Nine point three billion dollars. That’s the amount Americans lost to crypto scams in 2024, according to the FBI. A sixty-six percent jump from last year. It’s a big number, even for a space built on big numbers. People are getting hurt, and not in the “Bitcoin dipped five percent” kind of hurt.
- Crypto scams surged in 2024, costing Americans billions, with investment fraud being the primary method. Scammers create fake platforms promising high returns before disappearing with the invested funds.
- “Pig butchering,” a cruel scam involving building trust before convincing victims to invest in fake crypto, is a significant concern. Elderly individuals are particularly vulnerable, reporting the highest losses compared to other age groups.
- Government initiatives like Operation Level Up have managed to prevent substantial losses and provide support to victims. The prevalence of these scams highlights the need for caution and skepticism in the crypto space.

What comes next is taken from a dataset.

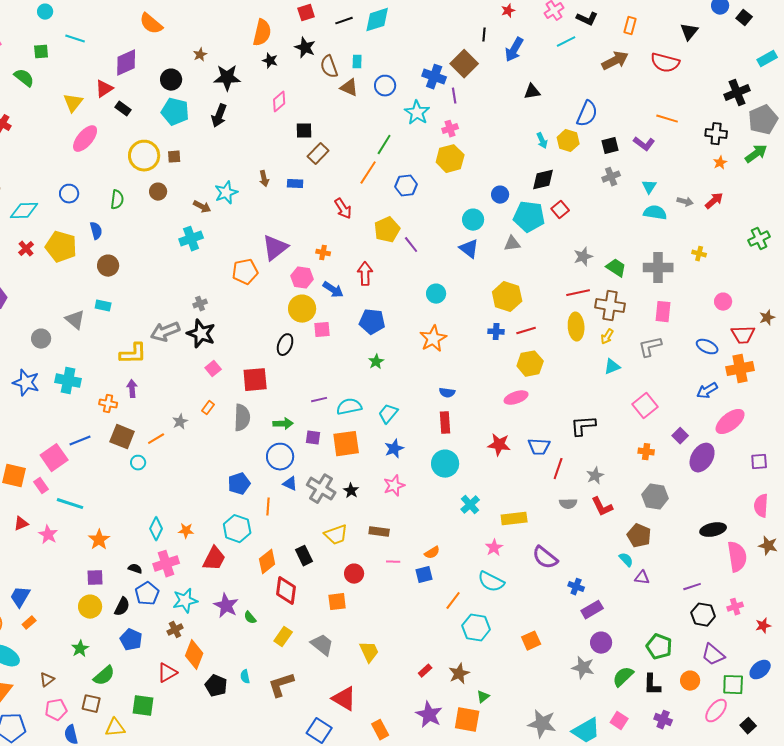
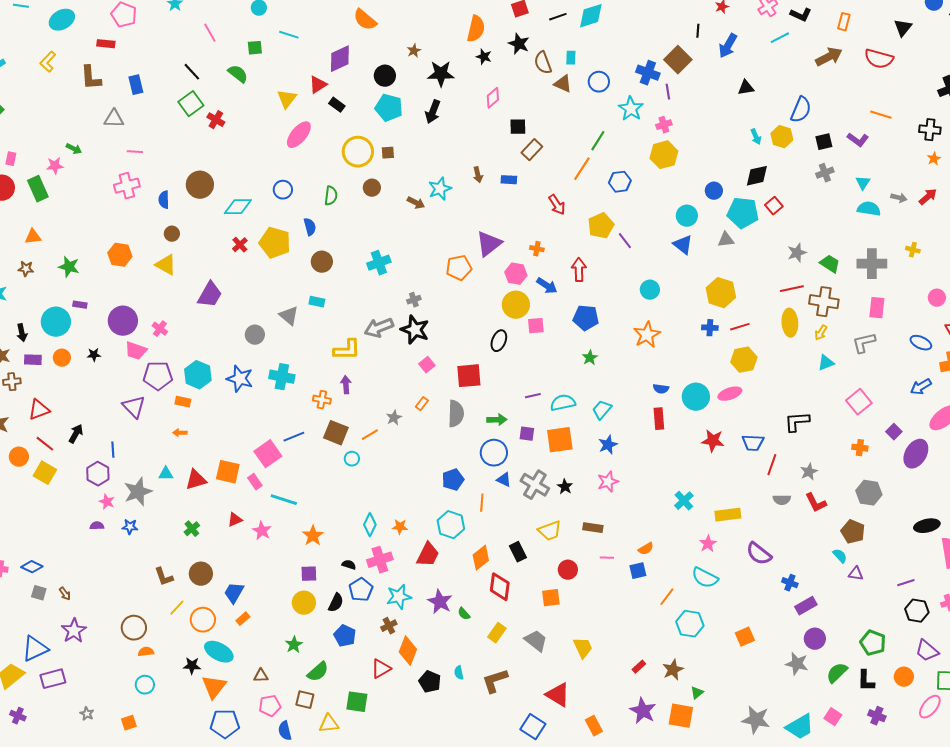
cyan cross: (191, 239) -> (379, 263), moved
cyan circle: (445, 464) -> (696, 397), moved
brown triangle: (47, 680) -> (261, 676), turned 35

The FBI’s Internet Crime Complaint Center (IC3) report points to investment fraud as the biggest culprit. Scammers set up fake platforms, promise impossible returns, and then vanish with the money. Sounds simple, right? It is. And that’s what makes it so effective. They’re good at making it *look* legitimate. Like a slightly too-good-to-be-true timeshare presentation, but with more blockchain jargon.
Pig Butchering and the Elderly
Then there’s “pig butchering.” A charming name for a particularly cruel scam. It involves building an online relationship with someone, gaining their trust, and then convincing them to invest in fake crypto schemes. It’s slow, deliberate, and relies on emotional manipulation. The IC3 report also highlighted data breaches as a significant source of loss, totaling $1.1 billion. Seems like keeping your information secure is still a good idea.
But here’s the really unsettling part: older Americans are being targeted. Individuals over 60 reported $2.8 billion in losses. More than any other age group. It’s a stark reminder that scammers aren’t just after the tech-savvy. They’re after anyone with savings. They’re after grandparents. It’s a particularly low blow, and one that needs more attention. Those aged 40-49 lost $1.4 billion, while those under 40 combined suffered around $1.37 billion in losses.
Over eight thousand complaints from people over 60 involved fake investment opportunities. Others fell for tech support scams and impersonation schemes, often involving those crypto ATMs you see popping up everywhere. Convenient? Maybe. A potential trap? Absolutely. Operation Level Up, a government initiative, managed to prevent an estimated $285 million in further losses and even identified thousands of victims. They also referred 42 victims for suicide intervention. A sobering statistic, and a reminder of the real-world consequences of these scams.
The IC3 report isn’t exactly a cheerful read. But it’s a necessary one. It’s a wake-up call. Crypto offers incredible opportunities, but it also attracts bad actors. The key takeaway? If something sounds too good to be true, it almost certainly is. Do your research, be skeptical, and protect your money. And maybe, just maybe, warn your grandma.